Both were financially autonomous being sustained by licensing fees and property rates. Both had an executive arms directly under the Council's control. The proceedings of both Councils were open to the public.

Ironically,the need for better sanitation was the reason for the Urban Council (at first the Sanitary Board) being set up, and having two elected members as long ago as 1887, long before Legco ever did. Better sanitation was one of the government arguments for getting rid of these two elected bodies, the grounds being that the bird flu scare of 1998 would have been handled better had all health matters been under the control of the government bureaucracy.

At one stage, in between the end of World War II and the communist revolution in 1949, the British proposed greater democratic reform of the Urban Council as a means towards more representative government in Hong Kong. The Legco of the day, at that time wholly appointed, rejected the reforms in a famous debate in June 1949.

It was a pivotal moment in Hong Kong's political history, with the Legco vote ending the one meaningful democratic opportunity that Hong Kong ever had under British colonial rule. (By the time the last British Governor of the colony Christopher Patten tried to push a little democratic reform, it was very much a case of too little, too late).

In 1999, in contrast to 1949, it has been the Government which has sought to frustrate any thought of democratic reform, rather than to initiate it. There is no knowing whether the Beijing communist government quietly took the initiative in targeting the abolition of Hong Kong's Urban and Regional Councils. But within months of China assuming sovereignty in 1997, the China-appointed chief executive Tung Chee-hwa announced Council abolition as a fixed policy objective.

Now that policy has been enacted. As in 1949, so in 1999, conservative arguments, against retaining the Councils, rather than making them a vehicle for further democratic reform, have been advanced. Abolition has been broadly justified on the grounds of greater government efficiency and of reducing the tiers of government.

The directly-elected democrats in the Legislative Council naturally opposed the measure, but they do not constitute a clear majority. The Democratic Party, which won the most seats at last weeks district elections, was joined in opposition by the Democratic Alliance for the Betterment of Hong Kong (DAB), the pro-Beijing party which made the greatest gains at the recent district council elections.

At one crucial moment, the DAB's opportunism, and divided loyalties, saved the day for the government. The party wanted to please the electorate by appearing to support the retention of the Councils, but it also wanted to follow the Beijing party line.

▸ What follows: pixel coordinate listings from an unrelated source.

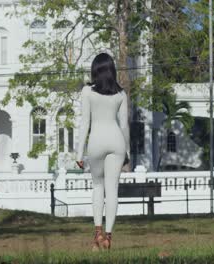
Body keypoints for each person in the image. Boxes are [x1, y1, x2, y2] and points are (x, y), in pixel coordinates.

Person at [76, 53, 130, 251]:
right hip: (116, 141)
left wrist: (78, 154)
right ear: (112, 70)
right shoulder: (121, 94)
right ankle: (108, 237)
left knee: (98, 187)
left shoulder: (87, 92)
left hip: (97, 141)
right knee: (112, 190)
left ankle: (97, 234)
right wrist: (128, 152)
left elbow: (84, 124)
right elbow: (124, 126)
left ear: (95, 70)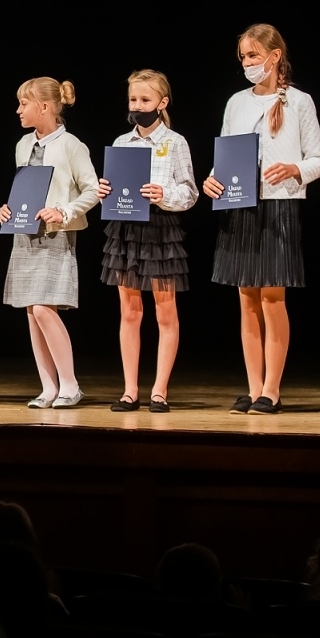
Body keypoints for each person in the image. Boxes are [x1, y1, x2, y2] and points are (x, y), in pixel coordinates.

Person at [204, 24, 320, 415]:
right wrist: (212, 180)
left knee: (273, 298)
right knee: (246, 301)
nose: (248, 63)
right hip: (239, 206)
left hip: (278, 206)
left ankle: (271, 389)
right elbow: (225, 156)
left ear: (274, 57)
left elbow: (319, 160)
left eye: (254, 55)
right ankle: (253, 386)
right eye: (243, 57)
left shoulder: (299, 102)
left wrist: (294, 169)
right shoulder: (235, 102)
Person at [96, 69, 197, 413]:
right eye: (133, 100)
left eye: (145, 100)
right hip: (126, 230)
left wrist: (163, 193)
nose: (138, 106)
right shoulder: (122, 143)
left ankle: (159, 390)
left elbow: (190, 191)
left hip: (160, 228)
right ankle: (129, 390)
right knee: (129, 311)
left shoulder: (175, 142)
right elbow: (113, 187)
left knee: (165, 311)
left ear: (161, 103)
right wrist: (104, 190)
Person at [0, 78, 98, 408]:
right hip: (25, 235)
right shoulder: (23, 145)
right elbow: (24, 186)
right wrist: (8, 208)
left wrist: (63, 211)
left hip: (56, 235)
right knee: (32, 311)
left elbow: (93, 189)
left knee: (43, 307)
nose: (18, 110)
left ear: (44, 107)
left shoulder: (71, 145)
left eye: (23, 103)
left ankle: (70, 385)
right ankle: (48, 387)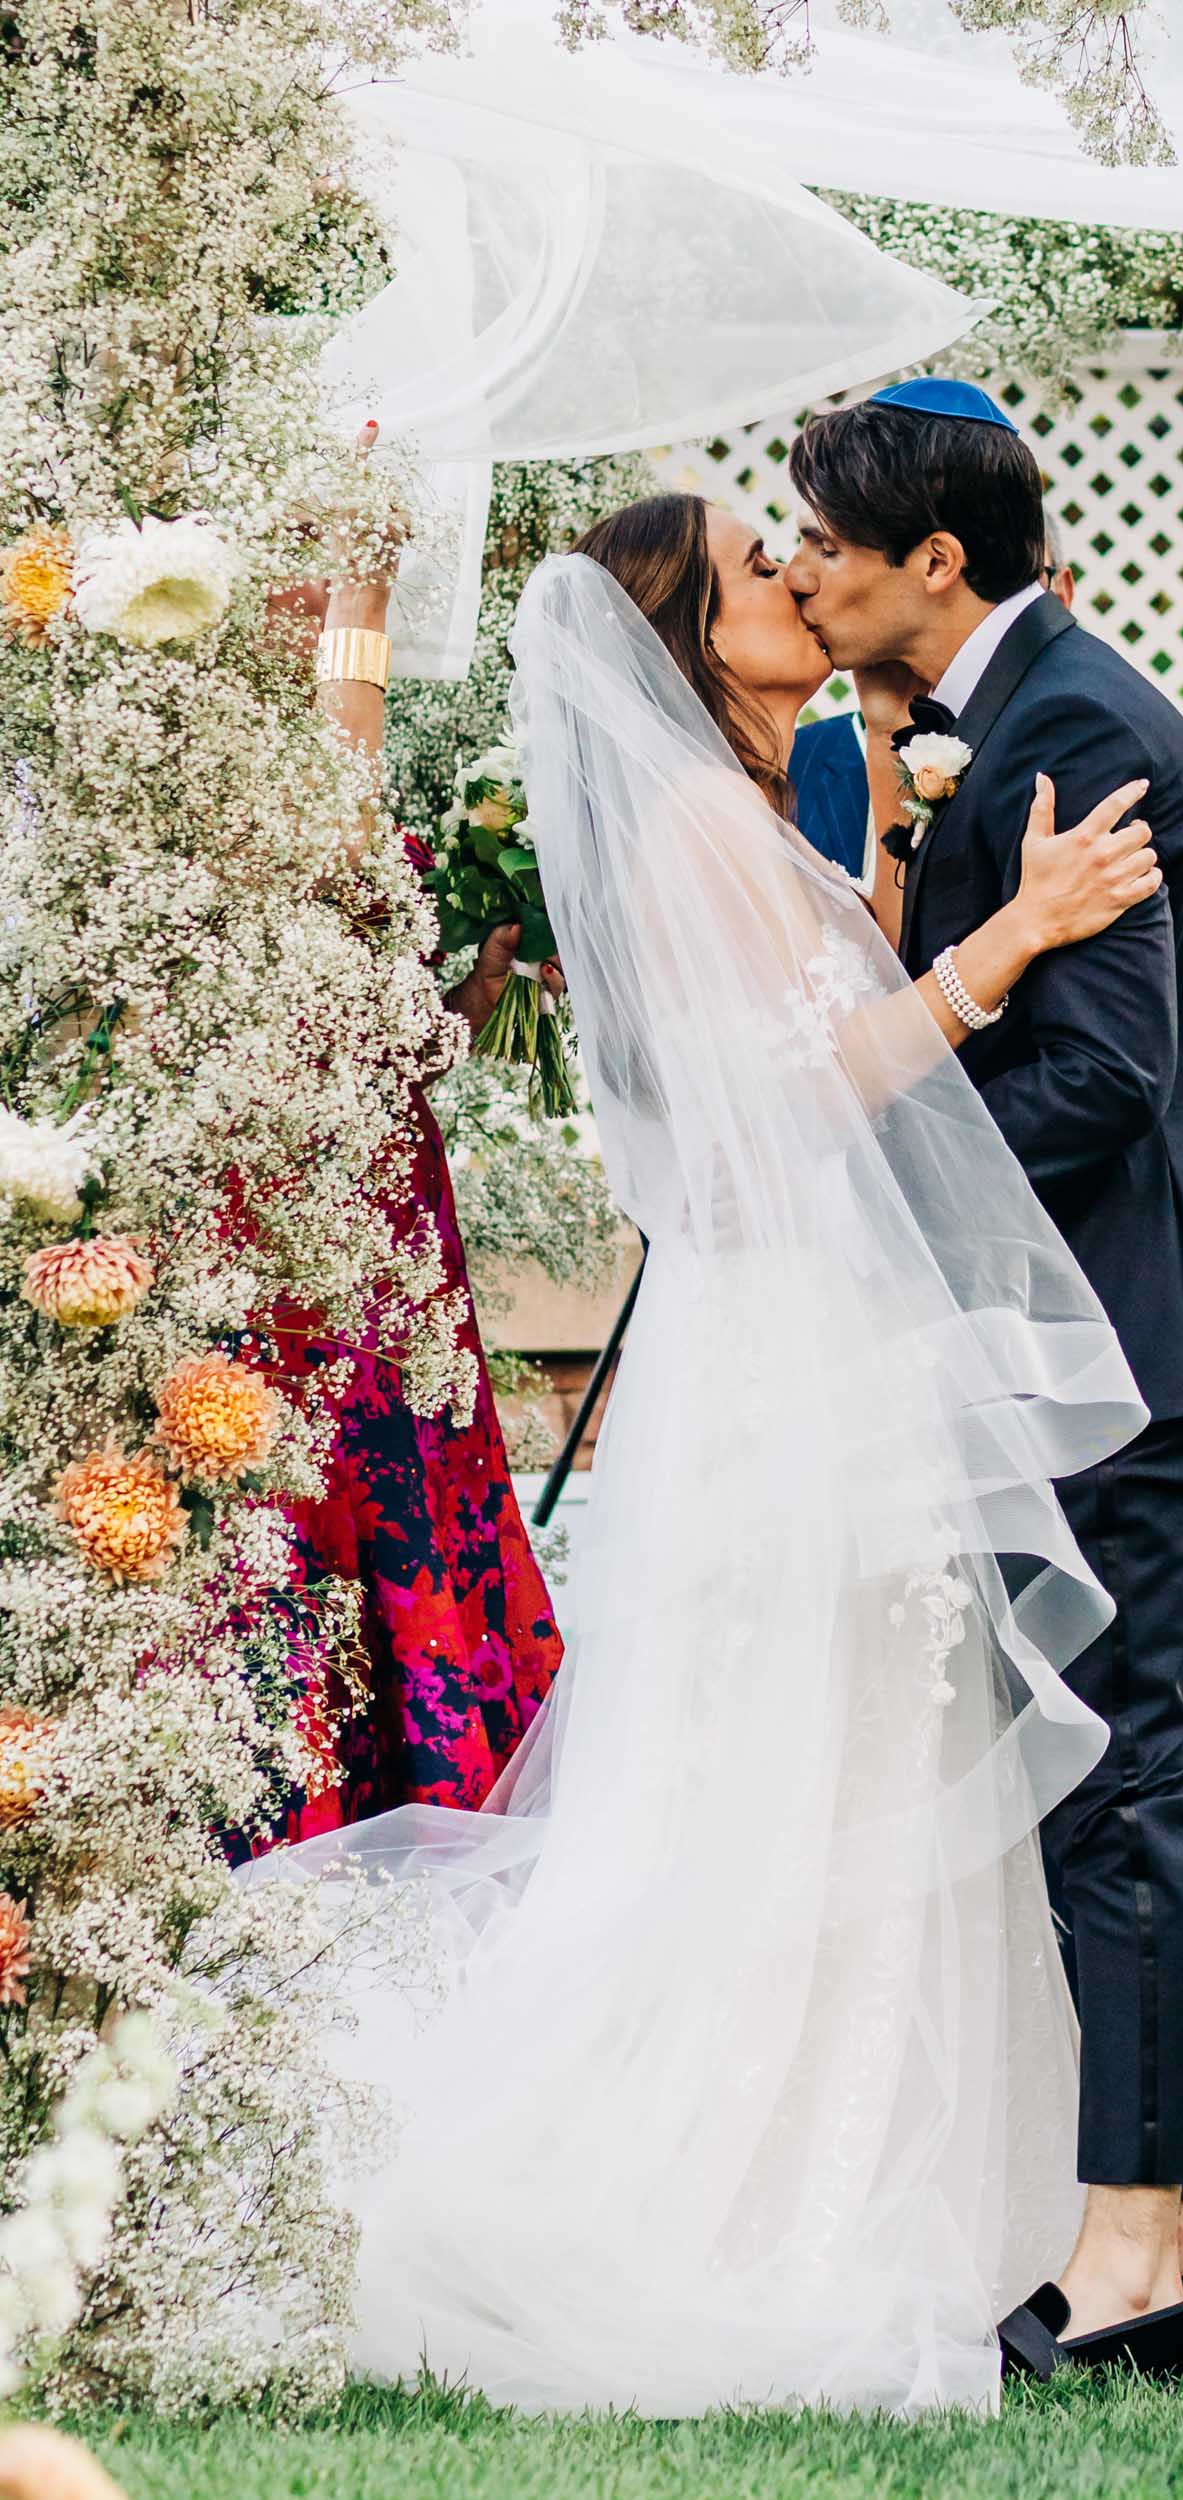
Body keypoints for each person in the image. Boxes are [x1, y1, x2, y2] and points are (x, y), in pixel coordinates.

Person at [243, 498, 1172, 2416]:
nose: (803, 580)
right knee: (798, 1774)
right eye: (764, 567)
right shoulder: (691, 829)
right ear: (686, 632)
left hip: (821, 1337)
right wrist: (1019, 932)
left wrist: (921, 857)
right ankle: (738, 2207)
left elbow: (833, 1012)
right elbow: (798, 1093)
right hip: (785, 1362)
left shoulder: (763, 813)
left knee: (854, 1759)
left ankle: (881, 2193)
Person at [785, 378, 1183, 2380]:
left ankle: (1120, 2272)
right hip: (1077, 1334)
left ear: (935, 559)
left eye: (829, 536)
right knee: (1120, 1766)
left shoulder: (1074, 729)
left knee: (1109, 1783)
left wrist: (876, 1136)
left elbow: (1101, 1072)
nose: (805, 564)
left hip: (1101, 1340)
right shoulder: (1006, 716)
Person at [247, 433, 564, 1843]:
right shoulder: (236, 757)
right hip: (294, 1218)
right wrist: (358, 615)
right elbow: (316, 866)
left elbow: (338, 972)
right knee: (323, 1519)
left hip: (377, 1197)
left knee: (404, 1490)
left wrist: (451, 1009)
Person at [791, 517, 1183, 1127]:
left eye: (1019, 592)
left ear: (1061, 596)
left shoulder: (1091, 754)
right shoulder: (803, 770)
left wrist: (1159, 932)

The abolition bill was bottled up in committee. A quick vote could have scuttled it for the time being. But while the government spokesman filibustered, one DAB member went out to a lunch with fishermen constituents, thereby enabling the abolition bill to proceed. In the third and final reading, the DAB voted against, but, by then, the government had the numbers it needed.

Overall, few Hong Kong people seemed to care about the abolition of their Urban and Regional Councils, and showed little passion in protecting the modest degree of democracy that their city already possesses. The Democratic Party is seeking judicial review of the abolition legislation as a violation of the Basic Law. But the judiciary, having just been overruled by Beijing on the vexed issue of mainland Chinese immigration to Hong Kong, appears unlikely, in the near future, to again take a strong human rights position which could be overruled by Beijing again.

So, on Dec. 31, democracy with limited but real executive powers will exit from China not with a bang, but a whimper. Bureaucratic authoritarianism will again reign supreme.